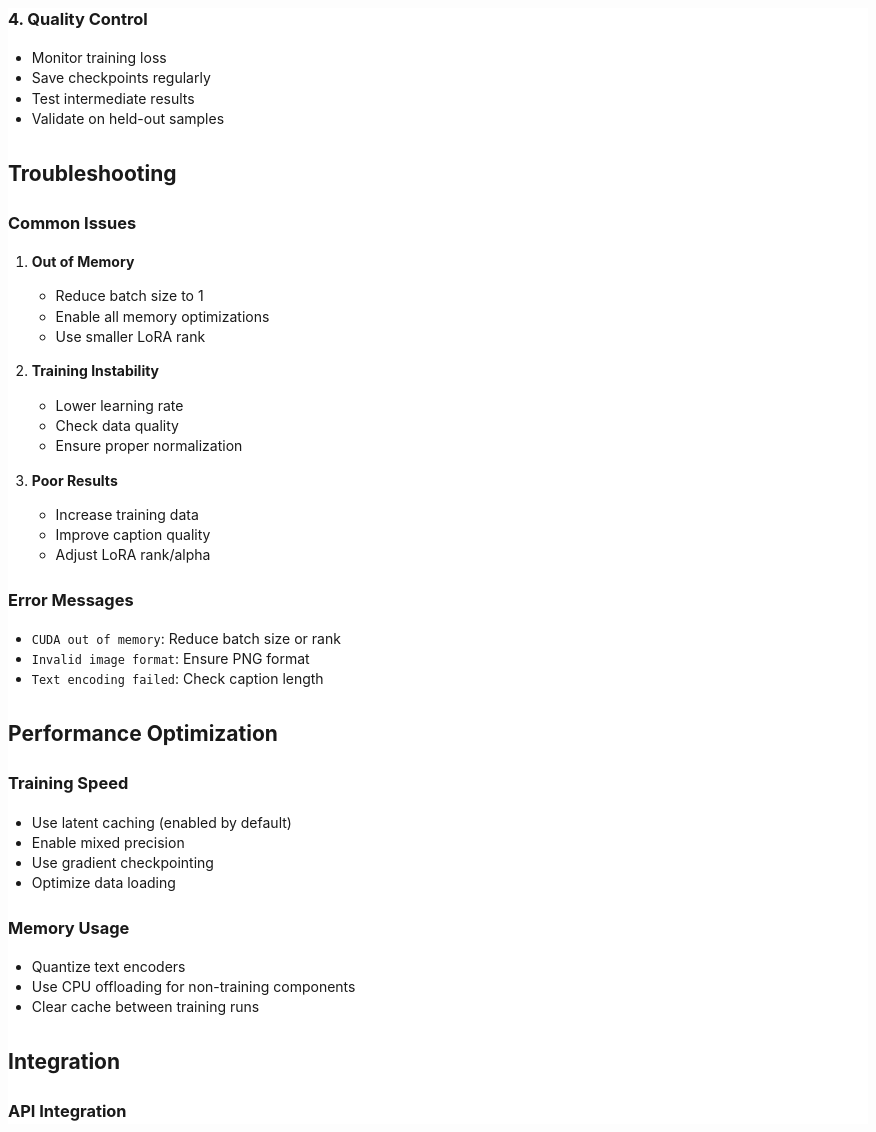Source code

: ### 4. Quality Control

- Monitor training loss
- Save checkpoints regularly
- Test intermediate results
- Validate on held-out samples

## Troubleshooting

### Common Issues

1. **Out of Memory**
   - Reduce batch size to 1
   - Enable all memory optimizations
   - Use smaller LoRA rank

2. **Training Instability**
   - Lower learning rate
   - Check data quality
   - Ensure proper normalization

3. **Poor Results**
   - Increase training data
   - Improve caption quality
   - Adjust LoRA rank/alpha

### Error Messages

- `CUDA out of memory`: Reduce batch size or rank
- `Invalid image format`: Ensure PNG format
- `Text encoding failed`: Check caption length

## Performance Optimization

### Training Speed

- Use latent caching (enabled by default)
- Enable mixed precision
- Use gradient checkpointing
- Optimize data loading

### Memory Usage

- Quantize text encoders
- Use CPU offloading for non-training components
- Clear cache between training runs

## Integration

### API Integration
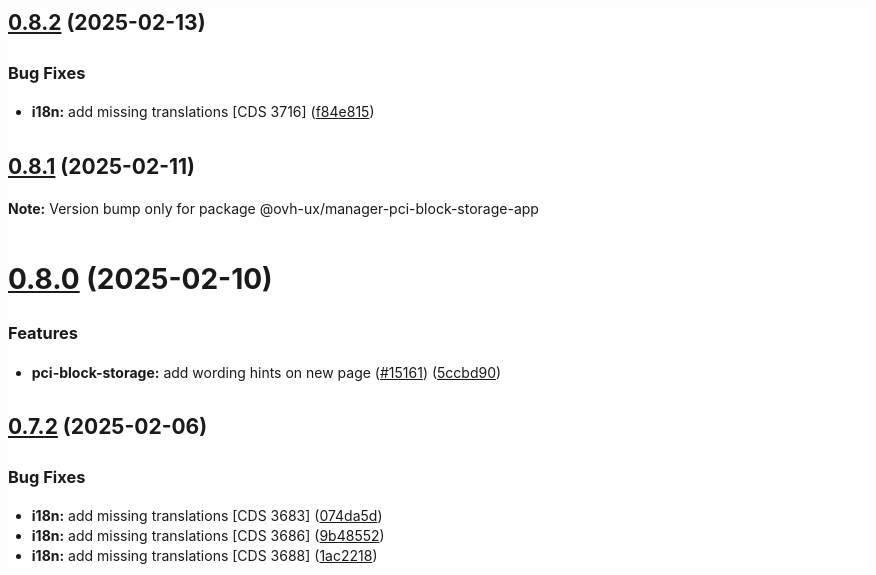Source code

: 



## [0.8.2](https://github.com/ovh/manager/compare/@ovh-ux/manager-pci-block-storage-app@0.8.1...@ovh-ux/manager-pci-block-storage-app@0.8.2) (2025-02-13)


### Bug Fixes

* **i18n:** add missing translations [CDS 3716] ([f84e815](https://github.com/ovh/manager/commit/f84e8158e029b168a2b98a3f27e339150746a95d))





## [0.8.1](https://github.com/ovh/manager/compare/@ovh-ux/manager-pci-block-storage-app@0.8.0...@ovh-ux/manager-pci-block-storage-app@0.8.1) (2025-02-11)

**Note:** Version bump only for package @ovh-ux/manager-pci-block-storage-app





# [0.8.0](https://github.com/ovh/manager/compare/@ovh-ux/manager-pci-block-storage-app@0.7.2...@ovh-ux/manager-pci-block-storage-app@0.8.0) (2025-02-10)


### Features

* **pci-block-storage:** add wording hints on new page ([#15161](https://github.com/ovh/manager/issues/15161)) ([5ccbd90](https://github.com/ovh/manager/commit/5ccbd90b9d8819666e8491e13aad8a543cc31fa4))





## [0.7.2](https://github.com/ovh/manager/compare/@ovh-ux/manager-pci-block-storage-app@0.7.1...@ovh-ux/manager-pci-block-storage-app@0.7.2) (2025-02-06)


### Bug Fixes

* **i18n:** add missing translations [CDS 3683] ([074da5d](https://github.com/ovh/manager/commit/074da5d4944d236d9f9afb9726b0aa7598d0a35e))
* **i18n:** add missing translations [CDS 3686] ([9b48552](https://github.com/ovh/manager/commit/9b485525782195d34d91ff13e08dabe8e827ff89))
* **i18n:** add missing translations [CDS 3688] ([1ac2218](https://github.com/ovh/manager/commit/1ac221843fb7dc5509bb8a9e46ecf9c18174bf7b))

TASK DESCRIPTION:
Within the material above, find the part that opens with the line containing "- Use latent caching (enabled by default)" and closes with the line containing "add wording hints", and reproduce it exactly without the pictures.

PROBLEM SOLUTION:
- Use latent caching (enabled by default)
- Enable mixed precision
- Use gradient checkpointing
- Optimize data loading

### Memory Usage

- Quantize text encoders
- Use CPU offloading for non-training components
- Clear cache between training runs

## Integration

### API Integration
Source code

: 



## [0.8.2](https://github.com/ovh/manager/compare/@ovh-ux/manager-pci-block-storage-app@0.8.1...@ovh-ux/manager-pci-block-storage-app@0.8.2) (2025-02-13)


### Bug Fixes

* **i18n:** add missing translations [CDS 3716] ([f84e815](https://github.com/ovh/manager/commit/f84e8158e029b168a2b98a3f27e339150746a95d))





## [0.8.1](https://github.com/ovh/manager/compare/@ovh-ux/manager-pci-block-storage-app@0.8.0...@ovh-ux/manager-pci-block-storage-app@0.8.1) (2025-02-11)

**Note:** Version bump only for package @ovh-ux/manager-pci-block-storage-app





# [0.8.0](https://github.com/ovh/manager/compare/@ovh-ux/manager-pci-block-storage-app@0.7.2...@ovh-ux/manager-pci-block-storage-app@0.8.0) (2025-02-10)


### Features

* **pci-block-storage:** add wording hints on new page ([#15161](https://github.com/ovh/manager/issues/15161)) ([5ccbd90](https://github.com/ovh/manager/commit/5ccbd90b9d8819666e8491e13aad8a543cc31fa4))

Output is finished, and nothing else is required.